HABER: Ahmet Zehiroğlu
(RİZE)- Rize, Karadeniz’in incisi, hırçın dereleri, yemyeşil yaylaları ve kendine has kıyı yapısıyla bilinen eşsiz bir coğrafyaya sahip. Bu doğal denge, denizlerimizde kurulacak potansiyel kafes balıkçılığı tesisleriyle ciddi bir tehdit altına girebilir.
- Ekolojik Yıkım ve Kirlilik: Denizdeki “Yoğun Bakım Ünitesi”
Kafes balıkçılığının en büyük tehdidi, yarattığı yoğun kirliliktir.
Atık Sorunu: Kafeslerde yetiştirilen balıkların dışkıları ve kullanılan aşırı yem artıkları, doğrudan denize çöker. Bu, adeta denizin altına devasa, sürekli beslenen bir “kompost yığını” oluşturur. Bu yığın, deniz tabanındaki oksijen seviyesini hızla düşürür (ötrofikasyon), dip yaşamını boğar ve bölgedeki doğal biyoçeşitliliği yok eder.

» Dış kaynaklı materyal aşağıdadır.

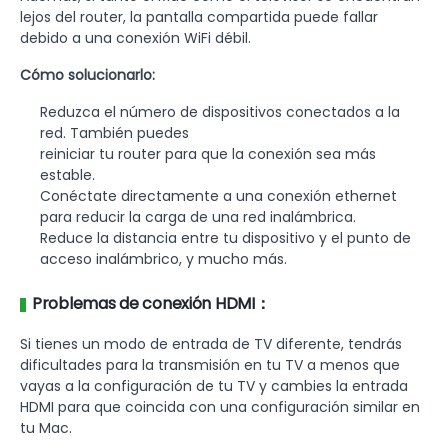
lejos del router, la pantalla compartida puede fallar
debido a una conexión WiFi débil.
Cómo solucionarlo:
Reduzca el número de dispositivos conectados a la
red. También puedes
reiniciar tu router para que la conexión sea más
estable.
Conéctate directamente a una conexión ethernet
para reducir la carga de una red inalámbrica.
Reduce la distancia entre tu dispositivo y el punto de
acceso inalámbrico, y mucho más.
Problemas de conexión HDMI：
Si tienes un modo de entrada de TV diferente, tendrás
dificultades para la transmisión en tu TV a menos que
vayas a la configuración de tu TV y cambies la entrada
HDMI para que coincida con una configuración similar en
tu Mac.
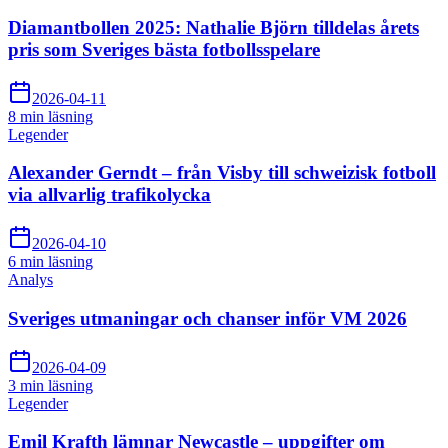
Diamantbollen 2025: Nathalie Björn tilldelas årets
pris som Sveriges bästa fotbollsspelare
2026-04-11
8 min
läsning
Legender
Alexander Gerndt – från Visby till schweizisk fotboll
via allvarlig trafikolycka
2026-04-10
6 min
läsning
Analys
Sveriges utmaningar och chanser inför VM 2026
2026-04-09
3 min
läsning
Legender
Emil Krafth lämnar Newcastle – uppgifter om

Hastalık ve Kimyasal Yayılımı: Yüksek yoğunluklu kafes ortamları, balık hastalıklarının hızla yayılmasına zemin hazırlar. Bu hastalıkları kontrol altında tutmak için kullanılan antibiyotikler ve kimyasallar, kafes dışına çıkarak hem doğal deniz canlılarını hem de bölgedeki diğer balıkları zehirler. Bu durum, sağlıklı bir ormanda çıkan yangının kontrolsüzce yayılmasına benzer.
- Biyoçeşitliliğin Kaybı: Doğal Balık Stoklarına Gelen Darbe
Rize kıyıları, birçok göçmen ve yerel balık türü için hayati bir beslenme ve üreme alanıdır.

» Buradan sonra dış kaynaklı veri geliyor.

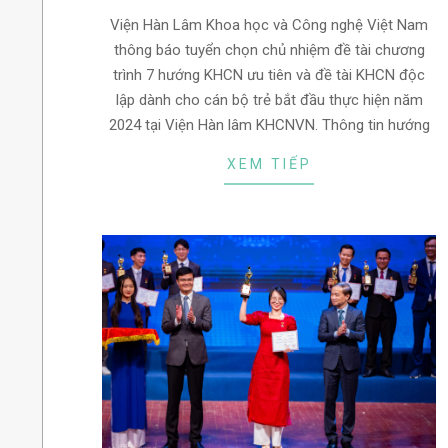
14
Viện Hàn Lâm Khoa học và Công nghệ Việt Nam
thông báo tuyển chọn chủ nhiệm đề tài chương
trình 7 hướng KHCN ưu tiên và đề tài KHCN độc
lập dành cho cán bộ trẻ bắt đầu thực hiện năm
2024 tại Viện Hàn lâm KHCNVN. Thông tin hướng
XEM TIẾP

Rekabet ve Yem: Kafeslerden sızan yemler, bölgedeki doğal balık stoklarını kendine çeker. Bu, doğal besin zincirini bozar. Bölgedeki hamsi, istavrit gibi yerel türler, kendi doğal avlarını aramak yerine kafesten sızan yeme yönelir, bu da onların üreme ve göç döngülerini olumsuz etkiler.

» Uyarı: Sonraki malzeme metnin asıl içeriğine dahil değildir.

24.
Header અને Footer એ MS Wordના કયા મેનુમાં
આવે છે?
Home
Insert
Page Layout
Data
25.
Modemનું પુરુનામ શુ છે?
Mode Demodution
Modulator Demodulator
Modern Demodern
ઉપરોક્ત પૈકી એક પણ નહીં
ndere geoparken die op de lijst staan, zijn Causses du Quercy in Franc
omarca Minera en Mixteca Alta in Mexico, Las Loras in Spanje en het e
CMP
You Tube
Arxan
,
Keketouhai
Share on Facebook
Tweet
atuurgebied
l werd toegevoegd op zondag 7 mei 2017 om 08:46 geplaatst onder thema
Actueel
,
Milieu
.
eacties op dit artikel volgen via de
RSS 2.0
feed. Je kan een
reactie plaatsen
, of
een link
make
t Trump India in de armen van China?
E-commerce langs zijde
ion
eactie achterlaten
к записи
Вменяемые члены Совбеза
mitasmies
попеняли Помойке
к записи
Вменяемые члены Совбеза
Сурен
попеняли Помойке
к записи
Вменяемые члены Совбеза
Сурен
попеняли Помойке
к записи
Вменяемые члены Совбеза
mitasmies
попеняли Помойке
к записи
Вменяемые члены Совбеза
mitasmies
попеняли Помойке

Genetik Kirlilik: Kafeslerden kaçan yetiştirilmiş balıklar (özellikle somon gibi Karadeniz’e özgü olmayan türler), yerel balıklarla çiftleşerek onların genetik yapısını bozabilir. Bu, bir kütüphanedeki orijinal elyazmalarının arasına basımı hatalı fotokopilerin karışması gibidir. Uzun vadede, bölgenin eşsiz balık genetiği yok olabilir.
Rize’deki kıyı şeridinin kapalı ve sığ yapısı, kirliliğin hızlıca birikmesi ve dağılamaması anlamına gelir. Eğer Norveç’teki balık çiftlikleri, atıkları güçlü okyanus akıntıları sayesinde geniş bir alana yayan “dev bir vantilatör” gibi çalışıyorsa, Rize’deki potansiyel çiftlikler, atıkları kendi etrafında toplayan “sakin bir havuz” etkisi yaratacaktır.
Sonuç: Kısa Vadeli Kâr Mı, Uzun Vadeli Miras Mı?
Rize’de kafes balıkçılığına karşı çıkmak, sadece balıkçılığı savunmak değil, bütün bir ekosistemi ve bölgenin kimliğini korumaktır. Kısa vadeli ekonomik kazanımlar için, bölgenin balıkçılığa, turizme ve en önemlisi doğasına vereceği hasar, bir “geri dönüşü olmayan nokta” yaratabilir.
Rize, “turizm ve doğa temelli kalkınma” modelini hedeflemelidir. Kafes balıkçılığı, bu hedefle çelişir ve Rize’nin temiz imajını, tıpkı denize yayılan bir petrol tabakası gibi, hızla karartma riski taşır.